En 1976, le Canada accueille les Jeux olympiques à Montréal. Le Dr Jackson, de retour à Toronto, accepte de présider le comité organisateur de jeux parallèles destinés aux athlètes handicapés. Ces jeux, appelés Torontolympiades et destinés aux athlètes ayant un handicap physique, se déroulent au parc Centennial d’Etobicoke. Ces jeux font partie des éditions les plus intéressantes et les plus controversées des jeux paralympiques.

Ces jeux se distinguent tout d’abord par l’ouverture aux athlètes ayant un handicap d’une autre nature qu’une lésion de la moelle épinière, comme les athlètes amputés ou atteints de déficience visuelle. Auparavant, seuls les athlètes atteints de lésions de la moelle épinière participaient. (Les athlètes atteints de paralysie cérébrale ne sont admis qu’en 1980.) Cet exemple sera adopté pour toutes les compétitions sportives paralympiques ultérieures.
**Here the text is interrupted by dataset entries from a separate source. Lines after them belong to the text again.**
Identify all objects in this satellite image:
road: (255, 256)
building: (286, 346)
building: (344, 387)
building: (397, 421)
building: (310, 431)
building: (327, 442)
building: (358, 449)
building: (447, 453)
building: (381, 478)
D’autres facteurs contribuent à l’importance de ces jeux. Dans les années 1970, des politiques d’apartheid sont en vigueur en Afrique du Sud et dans les pays voisins, suscitant l’opposition du Canada et de la plupart des pays du monde. Diverses sanctions sont mises en place pour manifester l’indignation internationale, notamment l’entente selon laquelle aucune équipe sportive nationale ne doit affronter une équipe d’Afrique du Sud. L’équipe de rugby de Nouvelle-Zélande, les All Blacks, voulant se tester contre l’équipe considérée comme la meilleure au monde, brave cet interdit et se rend en Afrique du Sud pour affronter les Springboks. Des nations indignées menacent le pays hôte des Jeux olympiques de Montréal de 1976 de boycott si la Nouvelle-Zélande n’est pas exclue de la compétition. La Nouvelle-Zélande est autorisée à participer et plusieurs nations africaines boycottent les Jeux olympiques de Montréal.
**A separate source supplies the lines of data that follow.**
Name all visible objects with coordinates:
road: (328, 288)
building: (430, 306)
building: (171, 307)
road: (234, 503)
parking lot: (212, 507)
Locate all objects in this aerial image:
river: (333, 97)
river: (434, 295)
Stefanie Reid de Windsor, coureuse sur 100 mètres, Jeux paralympiques de Beijing, Chine (2008). Mention de provenance : Mike Ridewood. Photo avec l’aimable autorisation du Comité paralympique canadien.
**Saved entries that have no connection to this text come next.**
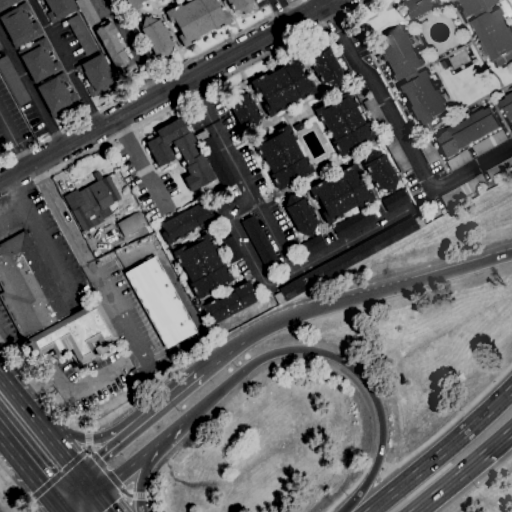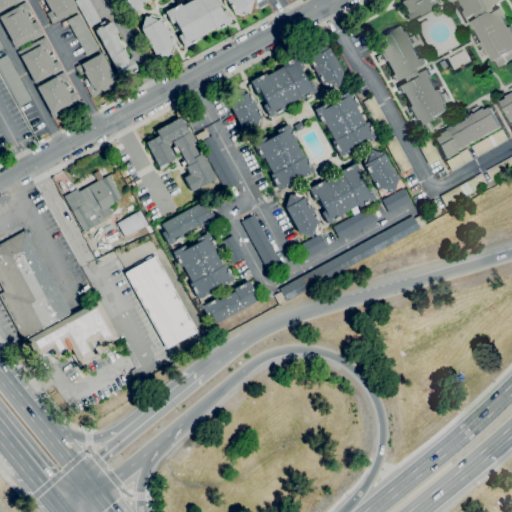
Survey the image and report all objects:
building: (6, 3)
building: (131, 3)
building: (132, 4)
road: (317, 4)
building: (239, 6)
building: (240, 6)
building: (418, 7)
building: (419, 7)
building: (57, 8)
building: (58, 8)
building: (86, 12)
building: (87, 12)
road: (283, 12)
building: (194, 18)
building: (195, 19)
building: (19, 25)
building: (17, 26)
building: (489, 29)
building: (490, 30)
building: (81, 34)
building: (81, 35)
building: (155, 35)
building: (157, 36)
building: (1, 46)
building: (111, 47)
building: (2, 48)
building: (115, 51)
building: (38, 60)
road: (65, 64)
building: (443, 64)
building: (324, 65)
building: (324, 66)
building: (95, 74)
building: (96, 75)
building: (409, 75)
building: (411, 76)
building: (13, 80)
building: (46, 80)
road: (149, 83)
building: (280, 86)
building: (282, 86)
road: (31, 90)
road: (167, 91)
building: (57, 95)
building: (506, 105)
building: (507, 105)
building: (243, 109)
building: (243, 110)
building: (376, 114)
building: (342, 122)
building: (343, 122)
building: (511, 124)
building: (511, 124)
building: (299, 126)
building: (465, 131)
building: (466, 132)
road: (403, 135)
road: (220, 136)
road: (13, 140)
building: (487, 143)
building: (489, 143)
building: (209, 148)
road: (8, 149)
building: (426, 150)
building: (428, 151)
building: (178, 152)
building: (179, 152)
building: (396, 154)
building: (397, 154)
building: (282, 156)
building: (281, 157)
building: (216, 158)
building: (457, 159)
building: (458, 160)
road: (68, 162)
road: (139, 165)
building: (499, 168)
building: (499, 169)
building: (380, 171)
building: (380, 172)
building: (461, 189)
building: (463, 189)
building: (338, 193)
building: (340, 193)
building: (394, 200)
building: (395, 200)
building: (91, 202)
building: (92, 202)
road: (240, 202)
road: (408, 208)
building: (298, 214)
building: (300, 214)
road: (14, 216)
building: (185, 221)
building: (185, 222)
building: (354, 222)
building: (130, 223)
building: (131, 223)
building: (351, 223)
building: (157, 224)
building: (252, 231)
road: (273, 233)
road: (43, 237)
building: (261, 244)
building: (312, 245)
building: (310, 246)
building: (230, 248)
building: (233, 250)
road: (80, 254)
building: (348, 258)
road: (257, 261)
road: (302, 261)
building: (201, 265)
building: (202, 265)
road: (308, 266)
building: (27, 286)
building: (27, 286)
road: (368, 292)
building: (158, 301)
building: (159, 302)
building: (229, 302)
building: (229, 302)
road: (290, 304)
building: (72, 334)
building: (74, 334)
road: (335, 359)
road: (216, 363)
road: (162, 408)
road: (449, 422)
road: (40, 425)
road: (166, 436)
road: (85, 439)
road: (89, 439)
road: (440, 451)
road: (101, 457)
road: (371, 463)
road: (376, 466)
road: (126, 469)
road: (384, 469)
road: (30, 472)
road: (462, 472)
road: (58, 475)
traffic signals: (81, 475)
road: (141, 477)
road: (115, 479)
road: (151, 481)
road: (89, 484)
road: (14, 485)
road: (351, 488)
road: (71, 492)
traffic signals: (98, 494)
road: (79, 502)
road: (104, 503)
traffic signals: (61, 510)
road: (61, 511)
Stefanie Reid de Windsor, coureuse sur 100 mètres, Jeux paralympiques de Beijing, Chine (2008). Mention de provenance : Mike Ridewood. Photo avec l’aimable autorisation du Comité paralympique canadien.

Quelques semaines plus tard, les Torontolympiades sont confrontées à une situation similaire, mais cette fois, l’Afrique du Sud elle-même a l’intention de participer. Des délégations sud-africaines ont participé aux Jeux paralympiques depuis Tokyo et à tous les jeux qui ont eu lieu à Stoke Mandeville les autres années (sauf en 1969).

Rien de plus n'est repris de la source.